La hipótesis de McGovern es prístina: la salida de George Tenet de la CIA se debe a la probabilidad de un ataque terroristamanipulado para relegir a Bush y así salvarlo del juicio de los «crímenes de guerra» en Abu Ghraib que penaliza el Código Penal de Estados Unidos vinculado a la Convención de Ginebra.

Como los que argumentos avanzados por ciertos círculos sobre la salida precipitada de Tenet no suenan muy convincentes: desde la incapacidad de prevención del 11 de septiembre, pasando por la ausencia de armas de destrucción masiva en Irak, hasta las filtraciones sobre el chiíta posmoderno Ahmed Chalabi (un aliado de los neoconservadores straussianos), quien habría transferido información ultrasecreta a la teocracia de los ayatolas de Irán.

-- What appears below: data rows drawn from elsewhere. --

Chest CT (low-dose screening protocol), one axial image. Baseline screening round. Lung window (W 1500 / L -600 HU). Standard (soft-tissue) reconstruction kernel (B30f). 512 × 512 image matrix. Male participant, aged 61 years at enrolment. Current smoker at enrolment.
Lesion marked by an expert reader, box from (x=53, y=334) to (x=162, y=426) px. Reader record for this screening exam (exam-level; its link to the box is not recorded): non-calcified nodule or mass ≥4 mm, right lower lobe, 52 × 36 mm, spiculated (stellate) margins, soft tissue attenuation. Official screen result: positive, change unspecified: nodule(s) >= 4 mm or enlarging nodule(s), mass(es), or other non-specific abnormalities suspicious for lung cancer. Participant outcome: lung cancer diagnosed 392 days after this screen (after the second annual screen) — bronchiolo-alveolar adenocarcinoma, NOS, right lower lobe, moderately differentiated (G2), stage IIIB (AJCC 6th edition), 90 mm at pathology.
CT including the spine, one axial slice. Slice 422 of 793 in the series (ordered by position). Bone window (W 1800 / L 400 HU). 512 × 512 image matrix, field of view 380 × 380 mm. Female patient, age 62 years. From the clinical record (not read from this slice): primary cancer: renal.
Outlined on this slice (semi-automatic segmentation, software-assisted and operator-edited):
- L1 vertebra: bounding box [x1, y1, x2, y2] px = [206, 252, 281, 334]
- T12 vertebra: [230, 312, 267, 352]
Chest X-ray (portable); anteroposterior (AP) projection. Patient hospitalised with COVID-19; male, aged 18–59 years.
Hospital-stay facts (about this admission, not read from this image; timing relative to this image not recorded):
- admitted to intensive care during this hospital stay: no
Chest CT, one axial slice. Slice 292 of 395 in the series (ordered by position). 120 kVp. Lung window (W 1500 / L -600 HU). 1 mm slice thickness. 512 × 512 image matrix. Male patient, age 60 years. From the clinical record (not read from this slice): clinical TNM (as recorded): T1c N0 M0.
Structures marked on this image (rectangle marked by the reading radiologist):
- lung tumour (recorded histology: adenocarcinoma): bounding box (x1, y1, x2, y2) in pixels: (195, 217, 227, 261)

Dianne Feinstein, la muy sagaz senadora demócrata por California, coloca la salida de Tenet en el momento y el espacio apropiados: «Estamos a cinco meses de la elección presidencial. Estamos en medio de una alerta mayor en referencia a la anticipación de que pudiera ocurrir otro ataque en nuestro país. Es poco usual que renuncie en este particular momento el jefe de la comunidad de inteligencia» (The Guardian, 4 de junio).

En este contexto diabólico, el centro de pensamiento europeo De Defense (4 de junio) adopta como suya la «hipótesis McGovern» y asienta que sólo cabe saber si la salida de Tenet fue porque «podría interferir», o bien «para lavarse las manos» respecto a los próximos atentados terroristas ya muy cacareados en Estados Unidos, para relegir a cualquier precio a Baby Bush. No se puede esperar nada menos diabólico (¡ya para que se asuste hasta un director de la CIA!) de un presidente quien condensa los intereses plutocráticos de Enron, el Irán-contras y el Grupo Carlyle (aliado de la dinastía Bin Laden).